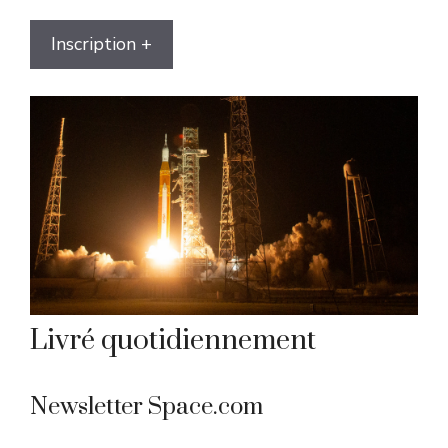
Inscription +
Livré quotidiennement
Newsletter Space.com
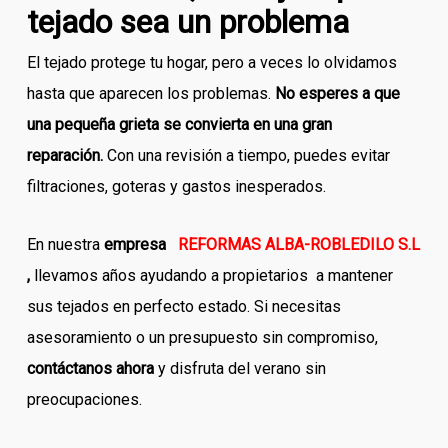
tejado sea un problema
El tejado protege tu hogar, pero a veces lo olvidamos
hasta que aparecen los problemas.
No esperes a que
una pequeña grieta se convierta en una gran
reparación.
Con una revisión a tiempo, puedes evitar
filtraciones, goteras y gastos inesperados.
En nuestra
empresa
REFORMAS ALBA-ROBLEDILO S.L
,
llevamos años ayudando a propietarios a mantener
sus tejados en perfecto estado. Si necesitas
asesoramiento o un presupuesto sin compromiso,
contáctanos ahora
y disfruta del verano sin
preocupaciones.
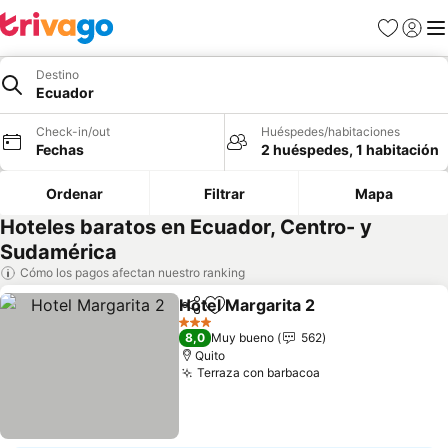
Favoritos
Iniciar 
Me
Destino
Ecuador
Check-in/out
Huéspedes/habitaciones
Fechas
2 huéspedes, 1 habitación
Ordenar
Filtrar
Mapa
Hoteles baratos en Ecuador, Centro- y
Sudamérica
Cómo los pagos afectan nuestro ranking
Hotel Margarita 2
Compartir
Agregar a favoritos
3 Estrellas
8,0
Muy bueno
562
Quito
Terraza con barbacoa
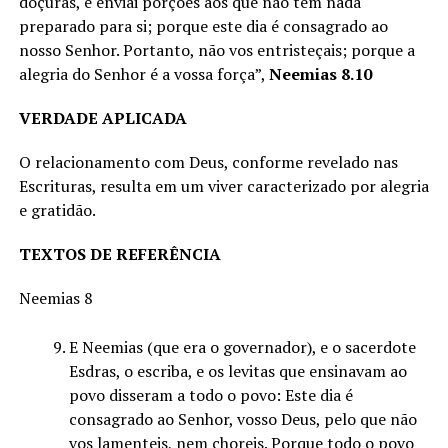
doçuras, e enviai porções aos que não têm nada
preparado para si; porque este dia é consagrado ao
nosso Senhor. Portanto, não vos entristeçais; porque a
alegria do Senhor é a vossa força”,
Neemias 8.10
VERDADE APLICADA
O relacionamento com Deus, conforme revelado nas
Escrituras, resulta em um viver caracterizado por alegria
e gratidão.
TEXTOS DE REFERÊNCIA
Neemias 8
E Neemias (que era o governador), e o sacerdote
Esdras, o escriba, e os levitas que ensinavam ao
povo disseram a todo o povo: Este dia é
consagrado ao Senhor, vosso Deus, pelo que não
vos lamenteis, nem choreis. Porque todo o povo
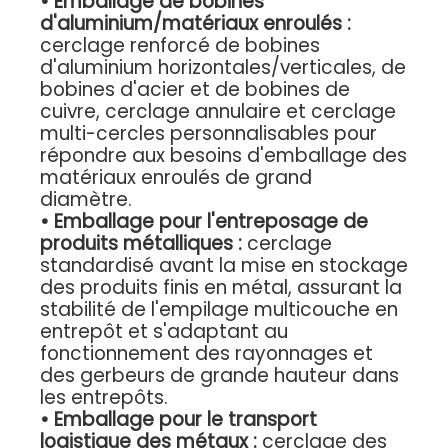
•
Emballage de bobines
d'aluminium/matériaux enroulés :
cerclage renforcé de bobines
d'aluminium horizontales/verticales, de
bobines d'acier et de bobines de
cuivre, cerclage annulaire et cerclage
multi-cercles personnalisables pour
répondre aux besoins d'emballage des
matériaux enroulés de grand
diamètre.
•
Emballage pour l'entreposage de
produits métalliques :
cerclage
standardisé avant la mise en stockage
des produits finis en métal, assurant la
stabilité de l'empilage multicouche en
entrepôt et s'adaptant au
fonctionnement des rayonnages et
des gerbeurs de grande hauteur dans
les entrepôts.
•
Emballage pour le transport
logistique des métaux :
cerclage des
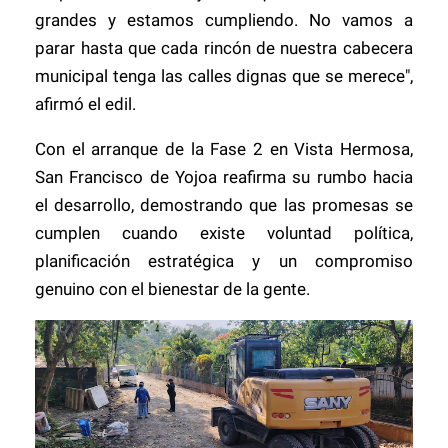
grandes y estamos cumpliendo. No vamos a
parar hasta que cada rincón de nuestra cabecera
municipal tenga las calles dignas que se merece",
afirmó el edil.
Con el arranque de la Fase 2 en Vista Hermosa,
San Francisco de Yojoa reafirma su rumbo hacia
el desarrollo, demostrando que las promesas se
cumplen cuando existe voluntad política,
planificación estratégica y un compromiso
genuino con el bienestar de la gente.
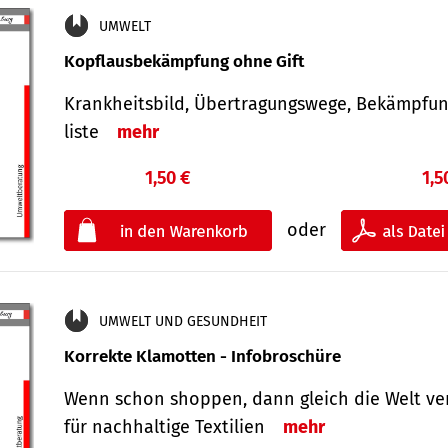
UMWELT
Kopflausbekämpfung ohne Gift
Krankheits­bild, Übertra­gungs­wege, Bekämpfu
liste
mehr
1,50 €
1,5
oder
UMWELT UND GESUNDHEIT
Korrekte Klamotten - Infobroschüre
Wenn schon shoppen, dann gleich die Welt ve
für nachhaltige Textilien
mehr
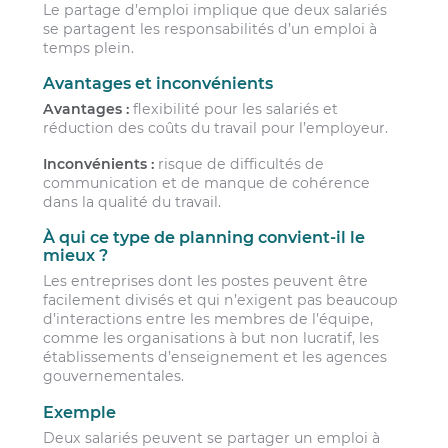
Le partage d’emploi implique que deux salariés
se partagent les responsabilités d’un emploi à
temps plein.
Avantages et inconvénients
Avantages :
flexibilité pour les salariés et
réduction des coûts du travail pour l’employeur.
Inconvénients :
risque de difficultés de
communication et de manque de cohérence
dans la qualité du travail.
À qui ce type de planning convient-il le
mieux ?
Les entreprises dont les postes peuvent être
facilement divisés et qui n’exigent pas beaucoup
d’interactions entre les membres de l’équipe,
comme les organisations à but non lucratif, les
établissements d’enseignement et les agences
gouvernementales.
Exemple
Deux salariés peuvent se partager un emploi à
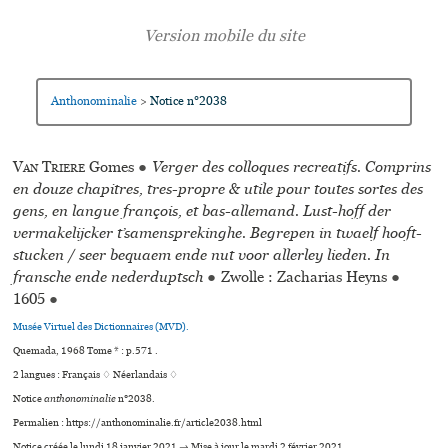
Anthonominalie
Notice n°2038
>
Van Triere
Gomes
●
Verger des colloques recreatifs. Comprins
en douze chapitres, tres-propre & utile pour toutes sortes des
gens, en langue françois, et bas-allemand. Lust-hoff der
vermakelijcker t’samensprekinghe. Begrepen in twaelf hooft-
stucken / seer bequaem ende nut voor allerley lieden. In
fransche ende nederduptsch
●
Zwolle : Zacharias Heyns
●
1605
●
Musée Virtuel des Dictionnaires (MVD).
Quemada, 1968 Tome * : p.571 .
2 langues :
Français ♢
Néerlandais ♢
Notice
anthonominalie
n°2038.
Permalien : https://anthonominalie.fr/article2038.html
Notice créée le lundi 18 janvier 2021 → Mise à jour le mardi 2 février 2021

------

## Task objective
Reproduce the listing above with every "Ecuador" switched to "Perú" and all other text left unchanged. Omit the pictures.

## Solution to the exercise
Inscription +
Livré quotidiennement
Newsletter Space.com
tejado sea un problema
El tejado protege tu hogar, pero a veces lo olvidamos
hasta que aparecen los problemas.
No esperes a que
una pequeña grieta se convierta en una gran
reparación.
Con una revisión a tiempo, puedes evitar
filtraciones, goteras y gastos inesperados.
En nuestra
empresa
REFORMAS ALBA-ROBLEDILO S.L
,
llevamos años ayudando a propietarios a mantener
sus tejados en perfecto estado. Si necesitas
asesoramiento o un presupuesto sin compromiso,
contáctanos ahora
y disfruta del verano sin
preocupaciones.
Favoritos
Iniciar 
Me
Destino
Perú
Check-in/out
Huéspedes/habitaciones
Fechas
2 huéspedes, 1 habitación
Ordenar
Filtrar
Mapa
Hoteles baratos en Perú, Centro- y
Sudamérica
Cómo los pagos afectan nuestro ranking
Hotel Margarita 2
Compartir
Agregar a favoritos
3 Estrellas
8,0
Muy bueno
562
Quito
Terraza con barbacoa
doçuras, e enviai porções aos que não têm nada
preparado para si; porque este dia é consagrado ao
nosso Senhor. Portanto, não vos entristeçais; porque a
alegria do Senhor é a vossa força”,
Neemias 8.10
VERDADE APLICADA
O relacionamento com Deus, conforme revelado nas
Escrituras, resulta em um viver caracterizado por alegria
e gratidão.
TEXTOS DE REFERÊNCIA
Neemias 8
E Neemias (que era o governador), e o sacerdote
Esdras, o escriba, e os levitas que ensinavam ao
povo disseram a todo o povo: Este dia é
consagrado ao Senhor, vosso Deus, pelo que não
vos lamenteis, nem choreis. Porque todo o povo
•
Emballage de bobines
d'aluminium/matériaux enroulés :
cerclage renforcé de bobines
d'aluminium horizontales/verticales, de
bobines d'acier et de bobines de
cuivre, cerclage annulaire et cerclage
multi-cercles personnalisables pour
répondre aux besoins d'emballage des
matériaux enroulés de grand
diamètre.
•
Emballage pour l'entreposage de
produits métalliques :
cerclage
standardisé avant la mise en stockage
des produits finis en métal, assurant la
stabilité de l'empilage multicouche en
entrepôt et s'adaptant au
fonctionnement des rayonnages et
des gerbeurs de grande hauteur dans
les entrepôts.
•
Emballage pour le transport
logistique des métaux :
cerclage des
grandes y estamos cumpliendo. No vamos a
parar hasta que cada rincón de nuestra cabecera
municipal tenga las calles dignas que se merece",
afirmó el edil.
Con el arranque de la Fase 2 en Vista Hermosa,
San Francisco de Yojoa reafirma su rumbo hacia
el desarrollo, demostrando que las promesas se
cumplen cuando existe voluntad política,
planificación estratégica y un compromiso
genuino con el bienestar de la gente.
UMWELT
Kopflausbekämpfung ohne Gift
Krankheits­bild, Übertra­gungs­wege, Bekämpfu
liste
mehr
1,50 €
1,5
oder
UMWELT UND GESUNDHEIT
Korrekte Klamotten - Infobroschüre
Wenn schon shoppen, dann gleich die Welt ve
für nachhaltige Textilien
mehr
Le partage d’emploi implique que deux salariés
se partagent les responsabilités d’un emploi à
temps plein.
Avantages et inconvénients
Avantages :
flexibilité pour les salariés et
réduction des coûts du travail pour l’employeur.
Inconvénients :
risque de difficultés de
communication et de manque de cohérence
dans la qualité du travail.
À qui ce type de planning convient-il le
mieux ?
Les entreprises dont les postes peuvent être
facilement divisés et qui n’exigent pas beaucoup
d’interactions entre les membres de l’équipe,
comme les organisations à but non lucratif, les
établissements d’enseignement et les agences
gouvernementales.
Exemple
Deux salariés peuvent se partager un emploi à
Anthonominalie
Notice n°2038
>
Van Triere
Gomes
●
Verger des colloques recreatifs. Comprins
en douze chapitres, tres-propre & utile pour toutes sortes des
gens, en langue françois, et bas-allemand. Lust-hoff der
vermakelijcker t’samensprekinghe. Begrepen in twaelf hooft-
stucken / seer bequaem ende nut voor allerley lieden. In
fransche ende nederduptsch
●
Zwolle : Zacharias Heyns
●
1605
●
Musée Virtuel des Dictionnaires (MVD).
Quemada, 1968 Tome * : p.571 .
2 langues :
Français ♢
Néerlandais ♢
Notice
anthonominalie
n°2038.
Permalien : https://anthonominalie.fr/article2038.html
Notice créée le lundi 18 janvier 2021 → Mise à jour le mardi 2 février 2021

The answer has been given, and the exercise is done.